An Illinois man who has made more than 27,000 crosses by hand to honor victims of mass shootings has decided to retire from the practice.

Greg Zanis realized after 23 years that his Crosses for Losses ministry was starting to take both a financial and personal toll on him, prompting him to cease making the crosses, according to The Beacon-News.

“I had a breaking point in El Paso,” Zanis told the news outlet, referring to the mass shooting outside of a Walmart in Texas earlier this year. “I hadn’t slept for two days, it was 106 degrees and I collapsed from the pressure when I heard there were two more victims of the mass shooting.”

After virtually every mass shooting in America for more than two decades, Zanis has dutifully constructed a small white cross for each victim so that their memory would live on.

Zanis set up crosses after the school shootings at Columbine, Sandy Hook and Parkland. He did the same after the worst mass shooting in U.S. history at a Las Vegas music festival and the Pulse nightclub shooting in Orlando, Fla.

“I leave a piece of my heart behind each time I go,” he said of his travels across the country to place the crosses.

“After Orlando, it never stopped,” Zanis said of the mass shootings. “The country had me on the road for a while every week. I have driven 850,000 miles to put up crosses. I slept in my truck and never had the money to cover what I was doing.”

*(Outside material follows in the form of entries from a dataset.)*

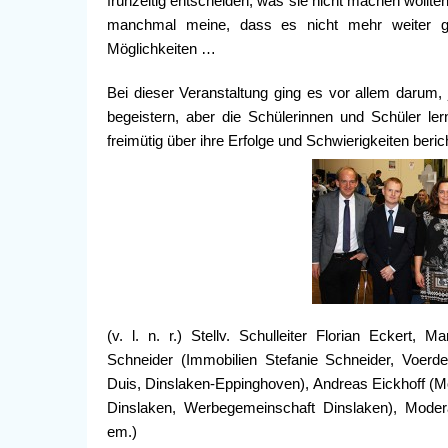
frühzeitig entscheiden, was sie nicht machen wollte
manchmal meine, dass es nicht mehr weiter 
Möglichkeiten …
Bei dieser Veranstaltung ging es vor allem darum
begeistern, aber die Schülerinnen und Schüler le
freimütig über ihre Erfolge und Schwierigkeiten beric
(v. l. n. r.) Stellv. Schulleiter Florian Eckert
Schneider (Immobilien Stefanie Schneider, Voerde-F
Duis, Dinslaken-Eppinghoven), Andreas Eickhoff (M
Dinslaken, Werbegemeinschaft Dinslaken), Modera
em.)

While Zanis did receive donations at times, he mostly relied on his own resources to build the thousands of crosses and to travel to put them in place.

“At one point last year I was $10,000 in debt and somebody covered that for me,” he added. “Now I am $14,000 in debt.”

Zanis noted that he would like to keep his ministry going by passing it on to the nonprofit Lutheran Charities of Northbrook, Ill.

“I feel it is not the end of the ministry,” he said. “It is the end of me doing it.”